Hence, if horse $i$ wins, you will have $o_ib_i$ times your original wealth. Your expected log wealth is $\sum_{i=1}^m p_i (\log o_ib_i)$.

Maximize expectation of log wealth:

This is equivalent to maximizing your growth rate. The problem is:

$$\begin{equation} \begin{array}{*2{>{\displaystyle}r}} \mbox{maximize (over $b_i$)} & \sum_{i=1}^m p_i (\log o_i + \log b_i) \\ \mbox{subject to} & \sum_{i=1}^m b_i = 1 \end{array} \end{equation} $$ This is a convex optimization problem where Slater condition holds hence the first order conditions are necessary and sufficient. Lagrangian is $ \mathcal{L} = \sum_{i=1}^m p_i (\log o_i + \log b_i) - \lambda \left(\sum_i b_i - 1\right)$

First order conditions are: $$ \frac{p_i}{b_i} = \lambda \text{ for all $i$} \quad \quad \quad \sum_i b_i = 1 $$

Hence $\lambda = 1$ and $b_i = p_i$.

Relation to classic Kelly criterion problem (case $m=2$)

You are deciding how much wealth to allocate to a risky bet that pays odds $o_1$ and a riskless bet that pays odds 1 (i.e. net odds 0). This is equivalent to a portfolio allocation to securities with payoffs $\begin{bmatrix} o_1\\0\end{bmatrix}$ and $\begin{bmatrix} 1 \\ 1 \end{bmatrix}$ (both of whose price is 1).

The classic Kelly criterion solution is that the agent allocates:

  • $p_1 - \frac{p_2}{o_1 - 1}$ to the security with price 1 and payoff $\begin{bmatrix}o_1 \\ 0 \end{bmatrix}$
  • $1 - p_1 + \frac{p_2}{o_1 - 1}$ to the security with price 1 and payoff $\begin{bmatrix} 1 \\ 1 \end{bmatrix}$

What is the agent's payoff in state 1?

\begin{align*} \left( p_1 - \frac{p_2}{o_1 - 1}\right) \cdot o_1 + \left( 1 - p_1 + \frac{p_2}{o_1 - 1} \right) \cdot 1 &= p_1o_1 \end{align*}

What is the agent's payoff in state 2?

$$\left( 1 - p_1 + \frac{p_2}{o_1 - 1} \right) \cdot 1 = p_2 \left( \frac{o_1}{o_1 - 1} \right) $$

How much $t=0$ wealth does the agent spend at price $\frac{1}{o_1}$ to get the state 1 payoff?

\begin{align*} b_1 = o_1p_1 \frac{1}{o_1} = p_1 \end{align*} From the existing securities, you can construct an security with price $1$ and payoff $\begin{bmatrix}1\\o_2 \end{bmatrix}$ where $o_2 = \frac{o_1}{o_1 - 1}$.

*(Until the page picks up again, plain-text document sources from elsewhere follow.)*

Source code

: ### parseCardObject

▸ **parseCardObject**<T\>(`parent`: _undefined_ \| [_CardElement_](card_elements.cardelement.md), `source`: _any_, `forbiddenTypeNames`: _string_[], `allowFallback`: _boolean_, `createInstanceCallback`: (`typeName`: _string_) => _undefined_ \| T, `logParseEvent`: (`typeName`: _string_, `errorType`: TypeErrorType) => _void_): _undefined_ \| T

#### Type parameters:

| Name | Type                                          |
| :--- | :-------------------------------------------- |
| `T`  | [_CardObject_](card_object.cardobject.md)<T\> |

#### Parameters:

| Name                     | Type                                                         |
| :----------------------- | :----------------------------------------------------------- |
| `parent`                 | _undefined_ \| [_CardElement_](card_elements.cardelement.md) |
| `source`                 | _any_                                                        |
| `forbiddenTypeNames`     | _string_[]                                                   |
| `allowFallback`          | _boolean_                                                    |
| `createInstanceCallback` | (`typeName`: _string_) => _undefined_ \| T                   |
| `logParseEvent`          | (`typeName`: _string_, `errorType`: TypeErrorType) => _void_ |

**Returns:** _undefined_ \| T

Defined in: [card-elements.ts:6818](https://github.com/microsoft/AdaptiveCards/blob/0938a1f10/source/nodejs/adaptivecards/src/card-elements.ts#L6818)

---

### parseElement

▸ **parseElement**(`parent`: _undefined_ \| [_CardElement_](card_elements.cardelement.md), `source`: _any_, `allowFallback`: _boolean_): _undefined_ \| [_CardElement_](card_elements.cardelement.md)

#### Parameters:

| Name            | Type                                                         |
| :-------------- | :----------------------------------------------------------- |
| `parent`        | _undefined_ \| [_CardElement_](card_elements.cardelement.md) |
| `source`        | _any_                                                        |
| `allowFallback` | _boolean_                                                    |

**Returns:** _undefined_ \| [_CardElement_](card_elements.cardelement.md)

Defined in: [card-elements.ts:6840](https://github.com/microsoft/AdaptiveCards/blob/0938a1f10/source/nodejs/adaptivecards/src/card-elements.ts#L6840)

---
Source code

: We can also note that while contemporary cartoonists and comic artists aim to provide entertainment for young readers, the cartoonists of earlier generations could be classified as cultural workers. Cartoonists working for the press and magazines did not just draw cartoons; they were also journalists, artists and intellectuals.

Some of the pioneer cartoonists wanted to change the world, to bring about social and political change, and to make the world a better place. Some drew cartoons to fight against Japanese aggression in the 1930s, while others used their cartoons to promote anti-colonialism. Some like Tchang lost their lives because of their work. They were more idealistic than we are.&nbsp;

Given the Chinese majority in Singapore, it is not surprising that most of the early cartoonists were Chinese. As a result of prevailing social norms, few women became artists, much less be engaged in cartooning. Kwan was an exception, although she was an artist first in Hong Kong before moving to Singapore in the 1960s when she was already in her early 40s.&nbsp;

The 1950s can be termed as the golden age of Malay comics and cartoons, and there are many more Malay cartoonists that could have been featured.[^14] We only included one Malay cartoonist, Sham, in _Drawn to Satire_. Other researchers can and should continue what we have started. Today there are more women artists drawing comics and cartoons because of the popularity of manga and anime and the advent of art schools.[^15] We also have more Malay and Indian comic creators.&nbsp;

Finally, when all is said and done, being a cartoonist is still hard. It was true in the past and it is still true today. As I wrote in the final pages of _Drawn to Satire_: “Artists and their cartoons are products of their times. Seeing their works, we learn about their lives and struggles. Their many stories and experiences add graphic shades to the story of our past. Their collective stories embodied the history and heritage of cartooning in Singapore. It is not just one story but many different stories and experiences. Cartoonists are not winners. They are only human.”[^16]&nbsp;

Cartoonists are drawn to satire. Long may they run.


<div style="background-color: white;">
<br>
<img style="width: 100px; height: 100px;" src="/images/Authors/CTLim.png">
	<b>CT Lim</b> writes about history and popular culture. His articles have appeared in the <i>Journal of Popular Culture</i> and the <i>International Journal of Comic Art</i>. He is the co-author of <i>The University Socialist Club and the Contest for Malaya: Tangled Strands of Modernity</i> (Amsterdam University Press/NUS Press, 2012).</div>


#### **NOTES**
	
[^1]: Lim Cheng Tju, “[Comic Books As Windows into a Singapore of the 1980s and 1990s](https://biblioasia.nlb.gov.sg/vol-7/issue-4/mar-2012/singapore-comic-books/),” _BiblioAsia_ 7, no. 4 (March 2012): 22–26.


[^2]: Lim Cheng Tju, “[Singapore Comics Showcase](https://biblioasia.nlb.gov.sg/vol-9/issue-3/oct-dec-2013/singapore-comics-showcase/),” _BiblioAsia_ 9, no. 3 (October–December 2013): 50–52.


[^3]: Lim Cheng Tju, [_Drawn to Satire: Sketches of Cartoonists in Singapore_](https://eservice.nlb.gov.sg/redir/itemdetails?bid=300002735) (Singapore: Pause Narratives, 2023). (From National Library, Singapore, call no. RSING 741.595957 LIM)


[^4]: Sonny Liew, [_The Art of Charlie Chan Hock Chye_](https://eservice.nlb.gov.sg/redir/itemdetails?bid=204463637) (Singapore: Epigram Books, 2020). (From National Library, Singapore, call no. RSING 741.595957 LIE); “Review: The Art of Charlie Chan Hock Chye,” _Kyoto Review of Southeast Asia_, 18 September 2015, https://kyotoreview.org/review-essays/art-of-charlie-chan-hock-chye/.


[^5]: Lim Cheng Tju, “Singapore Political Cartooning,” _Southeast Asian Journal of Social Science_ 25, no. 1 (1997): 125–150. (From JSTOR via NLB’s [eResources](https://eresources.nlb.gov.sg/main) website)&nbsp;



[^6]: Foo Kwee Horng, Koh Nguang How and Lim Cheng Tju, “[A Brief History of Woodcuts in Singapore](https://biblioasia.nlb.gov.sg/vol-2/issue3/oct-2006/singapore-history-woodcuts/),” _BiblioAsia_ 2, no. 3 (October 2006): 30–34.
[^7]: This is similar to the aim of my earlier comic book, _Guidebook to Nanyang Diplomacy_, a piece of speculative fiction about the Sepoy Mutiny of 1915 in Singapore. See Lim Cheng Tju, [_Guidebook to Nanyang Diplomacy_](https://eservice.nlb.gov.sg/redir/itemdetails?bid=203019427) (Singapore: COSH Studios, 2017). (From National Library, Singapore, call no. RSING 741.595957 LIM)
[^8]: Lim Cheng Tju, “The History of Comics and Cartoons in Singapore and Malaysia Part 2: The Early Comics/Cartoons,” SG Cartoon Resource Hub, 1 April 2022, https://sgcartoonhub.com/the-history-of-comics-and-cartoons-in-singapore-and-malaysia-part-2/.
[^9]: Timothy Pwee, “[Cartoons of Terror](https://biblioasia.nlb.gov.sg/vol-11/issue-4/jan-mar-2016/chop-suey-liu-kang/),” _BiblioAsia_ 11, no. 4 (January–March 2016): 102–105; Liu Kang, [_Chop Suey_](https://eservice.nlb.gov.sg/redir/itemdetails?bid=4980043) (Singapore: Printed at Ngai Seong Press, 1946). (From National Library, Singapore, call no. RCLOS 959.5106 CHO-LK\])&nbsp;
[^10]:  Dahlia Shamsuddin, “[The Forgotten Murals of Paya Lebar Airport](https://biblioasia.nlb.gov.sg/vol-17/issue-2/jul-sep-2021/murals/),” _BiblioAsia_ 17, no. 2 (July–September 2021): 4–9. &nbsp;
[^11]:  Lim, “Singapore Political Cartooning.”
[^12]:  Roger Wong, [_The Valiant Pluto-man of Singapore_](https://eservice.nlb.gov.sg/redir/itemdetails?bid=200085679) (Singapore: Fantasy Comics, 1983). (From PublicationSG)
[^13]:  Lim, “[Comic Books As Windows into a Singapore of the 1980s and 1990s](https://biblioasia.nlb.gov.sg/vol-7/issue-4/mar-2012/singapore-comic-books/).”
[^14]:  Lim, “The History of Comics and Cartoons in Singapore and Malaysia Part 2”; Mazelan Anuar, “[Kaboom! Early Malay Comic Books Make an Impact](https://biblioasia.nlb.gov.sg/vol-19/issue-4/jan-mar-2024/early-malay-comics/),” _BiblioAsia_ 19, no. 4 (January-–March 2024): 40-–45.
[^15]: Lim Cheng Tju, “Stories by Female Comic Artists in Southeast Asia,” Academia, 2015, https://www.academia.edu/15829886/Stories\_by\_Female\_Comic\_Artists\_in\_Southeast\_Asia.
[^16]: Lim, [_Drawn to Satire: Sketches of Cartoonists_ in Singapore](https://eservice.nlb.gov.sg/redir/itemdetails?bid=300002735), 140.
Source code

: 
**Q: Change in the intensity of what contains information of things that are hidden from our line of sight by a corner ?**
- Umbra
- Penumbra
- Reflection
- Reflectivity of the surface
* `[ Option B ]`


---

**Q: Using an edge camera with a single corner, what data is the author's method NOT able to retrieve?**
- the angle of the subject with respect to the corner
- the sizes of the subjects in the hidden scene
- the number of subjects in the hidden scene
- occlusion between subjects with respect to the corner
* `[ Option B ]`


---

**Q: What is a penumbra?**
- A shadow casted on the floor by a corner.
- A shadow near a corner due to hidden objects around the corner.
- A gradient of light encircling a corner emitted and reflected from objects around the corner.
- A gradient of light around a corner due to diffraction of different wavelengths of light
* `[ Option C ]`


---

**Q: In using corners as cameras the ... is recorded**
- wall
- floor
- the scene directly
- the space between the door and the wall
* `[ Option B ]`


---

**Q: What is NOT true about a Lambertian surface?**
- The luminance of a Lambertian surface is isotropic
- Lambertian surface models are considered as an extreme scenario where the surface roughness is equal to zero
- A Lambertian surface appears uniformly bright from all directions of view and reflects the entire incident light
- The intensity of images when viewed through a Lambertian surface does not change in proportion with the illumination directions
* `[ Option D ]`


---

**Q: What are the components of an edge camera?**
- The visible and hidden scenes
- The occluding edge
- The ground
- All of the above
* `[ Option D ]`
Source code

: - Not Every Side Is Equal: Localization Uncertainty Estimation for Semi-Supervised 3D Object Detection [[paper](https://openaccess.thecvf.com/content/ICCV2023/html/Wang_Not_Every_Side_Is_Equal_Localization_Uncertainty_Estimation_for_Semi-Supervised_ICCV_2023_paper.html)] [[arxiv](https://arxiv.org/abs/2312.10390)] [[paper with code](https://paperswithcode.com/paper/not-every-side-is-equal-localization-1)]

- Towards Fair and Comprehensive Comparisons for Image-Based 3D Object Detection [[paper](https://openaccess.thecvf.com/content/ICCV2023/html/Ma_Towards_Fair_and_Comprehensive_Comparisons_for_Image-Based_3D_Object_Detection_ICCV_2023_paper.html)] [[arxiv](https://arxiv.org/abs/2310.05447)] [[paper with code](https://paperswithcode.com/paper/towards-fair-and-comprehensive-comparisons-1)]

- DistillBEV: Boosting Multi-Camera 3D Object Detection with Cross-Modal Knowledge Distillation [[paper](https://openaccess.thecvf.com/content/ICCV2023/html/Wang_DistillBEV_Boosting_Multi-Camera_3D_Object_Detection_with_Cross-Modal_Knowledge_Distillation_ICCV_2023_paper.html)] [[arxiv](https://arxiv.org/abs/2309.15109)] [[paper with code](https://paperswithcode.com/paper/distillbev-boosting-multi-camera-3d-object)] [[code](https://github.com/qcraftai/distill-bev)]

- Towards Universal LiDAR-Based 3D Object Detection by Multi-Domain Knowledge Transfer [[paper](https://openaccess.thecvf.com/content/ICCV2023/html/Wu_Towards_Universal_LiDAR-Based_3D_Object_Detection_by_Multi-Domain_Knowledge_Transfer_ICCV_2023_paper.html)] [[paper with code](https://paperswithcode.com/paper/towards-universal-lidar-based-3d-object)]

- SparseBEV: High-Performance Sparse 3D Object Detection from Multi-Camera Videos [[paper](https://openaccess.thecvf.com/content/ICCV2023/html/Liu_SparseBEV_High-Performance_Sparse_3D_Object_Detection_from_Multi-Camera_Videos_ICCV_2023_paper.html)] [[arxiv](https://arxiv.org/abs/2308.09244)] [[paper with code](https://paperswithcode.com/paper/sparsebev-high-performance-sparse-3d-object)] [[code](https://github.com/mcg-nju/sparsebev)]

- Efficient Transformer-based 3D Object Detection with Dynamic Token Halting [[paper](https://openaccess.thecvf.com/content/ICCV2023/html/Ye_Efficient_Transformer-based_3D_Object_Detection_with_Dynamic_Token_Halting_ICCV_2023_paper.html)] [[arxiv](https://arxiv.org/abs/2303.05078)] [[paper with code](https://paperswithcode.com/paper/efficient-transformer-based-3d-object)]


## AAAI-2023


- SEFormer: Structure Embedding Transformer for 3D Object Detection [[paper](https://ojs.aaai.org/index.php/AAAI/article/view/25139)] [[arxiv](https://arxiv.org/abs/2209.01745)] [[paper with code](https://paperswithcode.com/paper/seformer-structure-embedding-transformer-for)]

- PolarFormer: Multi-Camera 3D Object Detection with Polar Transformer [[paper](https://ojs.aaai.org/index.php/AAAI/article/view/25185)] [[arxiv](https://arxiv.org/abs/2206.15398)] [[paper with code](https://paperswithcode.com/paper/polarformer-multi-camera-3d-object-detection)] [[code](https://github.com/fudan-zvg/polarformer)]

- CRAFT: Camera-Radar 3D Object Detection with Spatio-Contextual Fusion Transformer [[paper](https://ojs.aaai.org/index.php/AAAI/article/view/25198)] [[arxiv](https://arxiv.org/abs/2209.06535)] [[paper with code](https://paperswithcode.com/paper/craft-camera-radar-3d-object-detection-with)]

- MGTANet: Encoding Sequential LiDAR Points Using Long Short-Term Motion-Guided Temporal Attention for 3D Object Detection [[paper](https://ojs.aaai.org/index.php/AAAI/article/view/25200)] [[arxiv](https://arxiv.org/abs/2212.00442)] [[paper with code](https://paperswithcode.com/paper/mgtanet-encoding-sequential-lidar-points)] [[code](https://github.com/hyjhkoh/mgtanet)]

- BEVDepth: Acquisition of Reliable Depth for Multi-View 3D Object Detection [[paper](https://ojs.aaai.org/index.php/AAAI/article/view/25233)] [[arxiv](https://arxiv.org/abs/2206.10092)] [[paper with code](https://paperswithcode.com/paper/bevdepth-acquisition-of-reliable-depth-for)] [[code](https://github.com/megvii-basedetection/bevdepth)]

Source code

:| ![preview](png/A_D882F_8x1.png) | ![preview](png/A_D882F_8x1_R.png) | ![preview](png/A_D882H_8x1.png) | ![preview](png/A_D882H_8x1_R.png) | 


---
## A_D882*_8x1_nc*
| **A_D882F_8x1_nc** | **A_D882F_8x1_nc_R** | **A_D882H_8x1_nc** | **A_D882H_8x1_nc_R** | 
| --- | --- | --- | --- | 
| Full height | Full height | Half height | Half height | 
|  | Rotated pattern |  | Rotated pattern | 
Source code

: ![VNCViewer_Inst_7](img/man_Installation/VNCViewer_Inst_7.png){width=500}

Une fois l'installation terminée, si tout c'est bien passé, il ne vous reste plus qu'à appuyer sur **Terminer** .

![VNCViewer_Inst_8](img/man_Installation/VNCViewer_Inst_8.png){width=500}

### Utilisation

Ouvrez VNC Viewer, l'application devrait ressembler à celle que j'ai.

How much wealth does the agent spend at price $\frac{1}{o_2} = \frac{o_1-1}{o_1}$ to get the state 2 payoff?

\begin{align*} b_2 = \left( p_2 \left( \frac{o_1}{o_1 - 1} \right) \right) \frac{o_1-1}{o_1} = p_2 \end{align*}

So the solutions are entirely compatible, you choose $b_1 = p_1$ and $b_2 = p_2$ in the classic Kelly problem as well.